В начале 2015 года журнал Foreign Affairs опубликовал мое резюме Архипелажной обороны. Вскоре после этого, по приглашению японского правительства, я отправился в Японию, чтобы провести серию брифингов по этой концепции для высокопоставленных государственных и военных руководителей. Японцы побудили меня подробнее остановиться на Архипелажной обороне, и в 2017 году была опубликована моя подробная версия концепции, основанная на результатах летнего исследования. Вскоре после этого, в марте 2018 года, опять же по просьбе японского правительства, я отправился в Токио и выступил с основным докладом на "Стратегическом диалоге Группы пяти". Я был одним из всего двух участников, не являющихся военными, другим был заместитель советника по национальной безопасности Японии Нобукацу Канехара. Американские военные не были приглашены, чтобы рассказать о своей концепции JAM-GC.

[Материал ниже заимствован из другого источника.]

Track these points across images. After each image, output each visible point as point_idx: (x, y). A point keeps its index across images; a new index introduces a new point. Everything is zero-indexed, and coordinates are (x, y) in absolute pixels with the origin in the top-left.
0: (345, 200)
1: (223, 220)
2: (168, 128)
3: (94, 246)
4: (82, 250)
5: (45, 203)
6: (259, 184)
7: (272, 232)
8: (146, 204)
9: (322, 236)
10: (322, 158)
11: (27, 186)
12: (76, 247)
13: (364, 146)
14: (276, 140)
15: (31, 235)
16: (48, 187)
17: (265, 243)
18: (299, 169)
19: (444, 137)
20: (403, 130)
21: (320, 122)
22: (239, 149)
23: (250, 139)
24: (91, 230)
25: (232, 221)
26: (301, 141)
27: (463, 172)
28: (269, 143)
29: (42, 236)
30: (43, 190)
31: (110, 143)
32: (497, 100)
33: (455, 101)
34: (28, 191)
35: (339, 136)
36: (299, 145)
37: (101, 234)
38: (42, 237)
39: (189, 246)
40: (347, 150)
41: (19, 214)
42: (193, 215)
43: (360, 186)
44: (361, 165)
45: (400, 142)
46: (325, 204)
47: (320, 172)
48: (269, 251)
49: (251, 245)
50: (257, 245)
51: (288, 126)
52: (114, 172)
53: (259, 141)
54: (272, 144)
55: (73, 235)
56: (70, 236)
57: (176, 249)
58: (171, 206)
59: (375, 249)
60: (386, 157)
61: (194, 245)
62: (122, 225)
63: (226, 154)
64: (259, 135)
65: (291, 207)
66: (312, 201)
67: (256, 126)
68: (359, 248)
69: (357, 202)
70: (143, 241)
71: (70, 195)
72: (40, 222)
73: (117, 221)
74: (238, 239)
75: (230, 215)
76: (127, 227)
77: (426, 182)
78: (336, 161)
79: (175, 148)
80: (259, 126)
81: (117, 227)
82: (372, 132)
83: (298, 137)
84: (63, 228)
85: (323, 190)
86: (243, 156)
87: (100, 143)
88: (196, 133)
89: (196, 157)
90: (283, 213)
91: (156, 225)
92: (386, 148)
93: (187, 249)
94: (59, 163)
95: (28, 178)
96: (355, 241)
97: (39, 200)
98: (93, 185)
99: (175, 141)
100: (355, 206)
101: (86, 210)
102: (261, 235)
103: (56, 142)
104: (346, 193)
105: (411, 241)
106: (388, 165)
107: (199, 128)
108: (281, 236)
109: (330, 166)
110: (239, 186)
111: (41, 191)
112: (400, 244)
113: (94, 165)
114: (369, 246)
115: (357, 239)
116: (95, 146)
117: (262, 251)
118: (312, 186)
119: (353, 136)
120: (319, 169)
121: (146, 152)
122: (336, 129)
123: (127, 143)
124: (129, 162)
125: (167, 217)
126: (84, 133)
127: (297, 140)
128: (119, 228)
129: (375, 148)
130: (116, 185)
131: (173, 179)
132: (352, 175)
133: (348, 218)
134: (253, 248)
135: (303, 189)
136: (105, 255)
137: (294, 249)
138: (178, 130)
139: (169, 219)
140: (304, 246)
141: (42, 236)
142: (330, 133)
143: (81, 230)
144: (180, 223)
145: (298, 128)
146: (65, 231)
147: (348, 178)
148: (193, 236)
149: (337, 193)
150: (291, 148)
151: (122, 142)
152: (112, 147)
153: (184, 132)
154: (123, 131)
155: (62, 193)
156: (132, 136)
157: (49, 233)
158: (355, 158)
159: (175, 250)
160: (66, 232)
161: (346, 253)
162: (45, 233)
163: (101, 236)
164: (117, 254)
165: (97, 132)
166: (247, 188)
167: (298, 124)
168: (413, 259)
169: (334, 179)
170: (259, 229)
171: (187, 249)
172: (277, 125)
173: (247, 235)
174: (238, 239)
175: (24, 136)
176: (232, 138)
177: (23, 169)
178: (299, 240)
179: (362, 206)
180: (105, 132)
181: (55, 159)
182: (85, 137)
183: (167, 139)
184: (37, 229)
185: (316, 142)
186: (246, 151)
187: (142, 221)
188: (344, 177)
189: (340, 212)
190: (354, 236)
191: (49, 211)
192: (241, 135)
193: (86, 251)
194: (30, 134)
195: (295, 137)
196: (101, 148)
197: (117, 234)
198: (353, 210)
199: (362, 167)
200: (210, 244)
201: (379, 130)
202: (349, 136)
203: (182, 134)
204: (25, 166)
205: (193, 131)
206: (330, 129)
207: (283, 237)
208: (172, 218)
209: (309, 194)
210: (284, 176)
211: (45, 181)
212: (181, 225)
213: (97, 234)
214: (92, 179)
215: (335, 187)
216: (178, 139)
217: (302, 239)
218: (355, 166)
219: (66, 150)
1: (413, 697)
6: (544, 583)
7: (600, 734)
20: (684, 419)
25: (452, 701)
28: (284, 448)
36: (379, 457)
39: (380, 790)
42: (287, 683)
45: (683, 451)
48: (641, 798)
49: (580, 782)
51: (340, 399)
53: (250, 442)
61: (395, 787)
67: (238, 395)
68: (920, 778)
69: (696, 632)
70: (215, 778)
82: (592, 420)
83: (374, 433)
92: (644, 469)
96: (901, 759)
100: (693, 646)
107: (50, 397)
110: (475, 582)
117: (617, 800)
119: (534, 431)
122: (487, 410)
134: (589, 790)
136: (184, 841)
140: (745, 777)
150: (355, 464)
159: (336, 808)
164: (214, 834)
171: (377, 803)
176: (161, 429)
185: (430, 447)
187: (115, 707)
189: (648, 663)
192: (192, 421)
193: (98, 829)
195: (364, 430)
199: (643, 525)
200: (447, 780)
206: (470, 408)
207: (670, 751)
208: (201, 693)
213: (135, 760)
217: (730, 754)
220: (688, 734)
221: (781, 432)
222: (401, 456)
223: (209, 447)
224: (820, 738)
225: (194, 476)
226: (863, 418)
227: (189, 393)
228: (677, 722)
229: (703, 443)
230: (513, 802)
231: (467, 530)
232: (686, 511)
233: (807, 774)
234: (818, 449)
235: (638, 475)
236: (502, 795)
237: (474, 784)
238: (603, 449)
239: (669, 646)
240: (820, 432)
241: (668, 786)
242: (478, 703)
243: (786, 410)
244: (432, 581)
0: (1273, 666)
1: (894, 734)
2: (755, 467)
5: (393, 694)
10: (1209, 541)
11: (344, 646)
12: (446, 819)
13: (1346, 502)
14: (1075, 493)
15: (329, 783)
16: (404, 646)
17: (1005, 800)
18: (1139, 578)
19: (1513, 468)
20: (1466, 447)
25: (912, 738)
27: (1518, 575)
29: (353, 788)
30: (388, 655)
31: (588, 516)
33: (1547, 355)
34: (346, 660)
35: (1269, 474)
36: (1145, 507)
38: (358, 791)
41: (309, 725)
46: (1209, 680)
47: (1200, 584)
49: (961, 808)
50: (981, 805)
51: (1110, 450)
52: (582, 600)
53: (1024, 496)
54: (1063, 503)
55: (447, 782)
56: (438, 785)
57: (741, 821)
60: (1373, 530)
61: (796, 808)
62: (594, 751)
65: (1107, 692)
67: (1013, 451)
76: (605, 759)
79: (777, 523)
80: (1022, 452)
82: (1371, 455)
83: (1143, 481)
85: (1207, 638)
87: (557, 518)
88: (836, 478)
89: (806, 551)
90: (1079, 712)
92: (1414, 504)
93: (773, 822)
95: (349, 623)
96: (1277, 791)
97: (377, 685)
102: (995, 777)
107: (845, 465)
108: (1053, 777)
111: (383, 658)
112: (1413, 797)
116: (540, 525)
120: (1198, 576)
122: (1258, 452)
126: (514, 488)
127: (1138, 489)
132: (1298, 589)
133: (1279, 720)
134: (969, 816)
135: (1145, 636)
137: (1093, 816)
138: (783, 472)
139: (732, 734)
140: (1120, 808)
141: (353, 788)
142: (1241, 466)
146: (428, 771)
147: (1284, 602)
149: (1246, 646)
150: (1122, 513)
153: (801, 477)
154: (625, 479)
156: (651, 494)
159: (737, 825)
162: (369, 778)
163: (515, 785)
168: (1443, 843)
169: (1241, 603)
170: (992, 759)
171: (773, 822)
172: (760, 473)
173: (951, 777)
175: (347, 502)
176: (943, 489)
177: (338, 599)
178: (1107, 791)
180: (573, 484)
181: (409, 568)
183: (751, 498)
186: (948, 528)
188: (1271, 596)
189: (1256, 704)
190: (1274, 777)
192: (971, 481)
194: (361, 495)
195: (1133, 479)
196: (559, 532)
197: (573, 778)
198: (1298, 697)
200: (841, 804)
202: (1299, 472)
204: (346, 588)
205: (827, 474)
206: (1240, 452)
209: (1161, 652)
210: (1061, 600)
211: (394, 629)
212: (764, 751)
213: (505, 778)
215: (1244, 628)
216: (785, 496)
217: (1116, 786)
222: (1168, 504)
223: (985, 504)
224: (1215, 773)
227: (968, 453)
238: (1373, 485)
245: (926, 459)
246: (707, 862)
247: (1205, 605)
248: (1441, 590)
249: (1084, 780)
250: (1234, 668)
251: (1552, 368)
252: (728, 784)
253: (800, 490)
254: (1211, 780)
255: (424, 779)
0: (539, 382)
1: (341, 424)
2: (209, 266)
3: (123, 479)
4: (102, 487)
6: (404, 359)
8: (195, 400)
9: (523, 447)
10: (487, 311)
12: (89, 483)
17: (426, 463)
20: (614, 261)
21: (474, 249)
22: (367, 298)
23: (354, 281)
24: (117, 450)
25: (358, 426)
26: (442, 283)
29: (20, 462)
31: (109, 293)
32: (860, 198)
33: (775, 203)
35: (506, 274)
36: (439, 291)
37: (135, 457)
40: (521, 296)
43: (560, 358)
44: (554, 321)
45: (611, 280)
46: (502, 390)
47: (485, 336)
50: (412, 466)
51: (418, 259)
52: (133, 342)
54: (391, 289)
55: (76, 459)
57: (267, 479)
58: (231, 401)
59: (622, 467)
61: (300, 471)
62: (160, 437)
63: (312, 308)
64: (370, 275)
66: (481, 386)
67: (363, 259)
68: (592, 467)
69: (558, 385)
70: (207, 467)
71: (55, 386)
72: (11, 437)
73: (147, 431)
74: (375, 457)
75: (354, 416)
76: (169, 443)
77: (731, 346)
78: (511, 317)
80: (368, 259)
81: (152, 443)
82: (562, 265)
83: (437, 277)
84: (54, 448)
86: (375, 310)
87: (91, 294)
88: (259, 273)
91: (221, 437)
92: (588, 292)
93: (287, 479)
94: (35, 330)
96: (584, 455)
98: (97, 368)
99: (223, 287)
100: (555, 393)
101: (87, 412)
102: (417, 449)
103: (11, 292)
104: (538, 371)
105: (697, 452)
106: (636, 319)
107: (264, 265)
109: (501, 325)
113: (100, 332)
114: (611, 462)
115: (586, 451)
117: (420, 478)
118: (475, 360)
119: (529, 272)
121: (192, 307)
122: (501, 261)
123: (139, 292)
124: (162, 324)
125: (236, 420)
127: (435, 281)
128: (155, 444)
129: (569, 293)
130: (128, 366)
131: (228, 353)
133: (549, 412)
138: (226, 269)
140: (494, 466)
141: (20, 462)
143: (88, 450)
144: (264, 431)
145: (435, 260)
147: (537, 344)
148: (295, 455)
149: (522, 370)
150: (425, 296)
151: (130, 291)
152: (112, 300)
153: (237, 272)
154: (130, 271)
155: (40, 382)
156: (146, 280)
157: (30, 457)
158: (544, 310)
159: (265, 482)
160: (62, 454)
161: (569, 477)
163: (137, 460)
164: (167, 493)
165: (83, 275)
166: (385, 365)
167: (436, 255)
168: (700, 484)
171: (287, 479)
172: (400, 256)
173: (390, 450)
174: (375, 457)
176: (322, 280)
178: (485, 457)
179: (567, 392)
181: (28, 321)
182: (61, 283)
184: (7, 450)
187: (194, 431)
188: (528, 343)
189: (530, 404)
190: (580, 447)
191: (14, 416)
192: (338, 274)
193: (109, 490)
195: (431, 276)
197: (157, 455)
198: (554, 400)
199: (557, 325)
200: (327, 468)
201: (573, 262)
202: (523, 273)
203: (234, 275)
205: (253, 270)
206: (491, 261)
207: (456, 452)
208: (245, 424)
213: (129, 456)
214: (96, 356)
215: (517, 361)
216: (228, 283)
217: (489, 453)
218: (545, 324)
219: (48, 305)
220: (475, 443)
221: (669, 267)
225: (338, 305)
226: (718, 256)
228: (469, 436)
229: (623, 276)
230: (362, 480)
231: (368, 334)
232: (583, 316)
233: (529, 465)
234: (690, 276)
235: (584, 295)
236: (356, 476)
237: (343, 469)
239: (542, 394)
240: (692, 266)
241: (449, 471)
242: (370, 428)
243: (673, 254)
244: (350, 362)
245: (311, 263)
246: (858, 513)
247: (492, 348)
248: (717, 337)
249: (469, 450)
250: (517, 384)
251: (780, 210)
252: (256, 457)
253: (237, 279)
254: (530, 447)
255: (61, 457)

Внимание, уделенное архипелажной обороне, привело к серии брифингов с участием высокопоставленных чиновников оборонного ведомства США и военных руководителей, которые занимались подготовкой Стратегии национальной обороны. Министр обороны Джеймс Мэттис поставил перед военными задачу «разработать оперативные концепции, чтобы обострить наши конкурентные преимущества и повысить нашу смертоносность».

Больше тепла, чем света

Однако на протяжении всего периода правления администрации Трампа военные по-прежнему испытывали трудности в достижении прогресса на этом направлении. Возможно, неудивительно, что Комиссия Конгресса по стратегии национальной обороны весьма критически оценила неспособность Министерства обороны разработать такие концепции, отметив: «Министерство обороны и Белый дом еще не сформулировали четкие оперативные концепции достижения целей безопасности США в условиях продолжающейся конкуренции и потенциальной военной конфронтации с Китаем и Россией. Мы обнаружили, что Минобороны с трудом увязывает цели с оперативными концепциями, возможности с программами и ресурсами. Этот дефицит аналитического потенциала, опыта и процессов недопустим в организации, ответственной за такие сложные, дорогостоящие и важные задачи, и он должен быть устранен». Разочарование отсутствием прогресса распространилось и на сообщество стратегических исследований. Один высокопоставленный эксперт, полковник (в отставке) Дэвид Джонсон, объяснил, почему усилия американских военных не увенчались успехом:

Ключевым достоинством ... AirLand Battle было то, что [она] . . разработан для решения одной проблемы: обороны Западной Европы от Варшавского договора. Это позволило армии и ВВС сосредоточить свои усилия по разработке концепций и возможностей на известном противнике, в конкретном месте, с понятным оружием. В отличие от этого, различные многодоменные концепции, разрабатываемые в настоящее время, являются общими. Они сосредоточены на доменах, а не на противниках. . . . Отсутствие JFCOM [Объединенного командования вооруженных сил] не удивляет, что не существует концепции [оперативной] объединенных сил, а тем более общего лексикона для многодоменных концепций. Вместо этого существует множество конкурирующих концепций: Multi-Domain Battle, Multi-Domain Operations, Multi-Domain Command and Control, и Multi-Domain Maneuver, и еще больше, вероятно, в будущем, поскольку службы борются за решение проблем, создаваемых Россией и Китаем, способами, соответствующими их институциональной этике.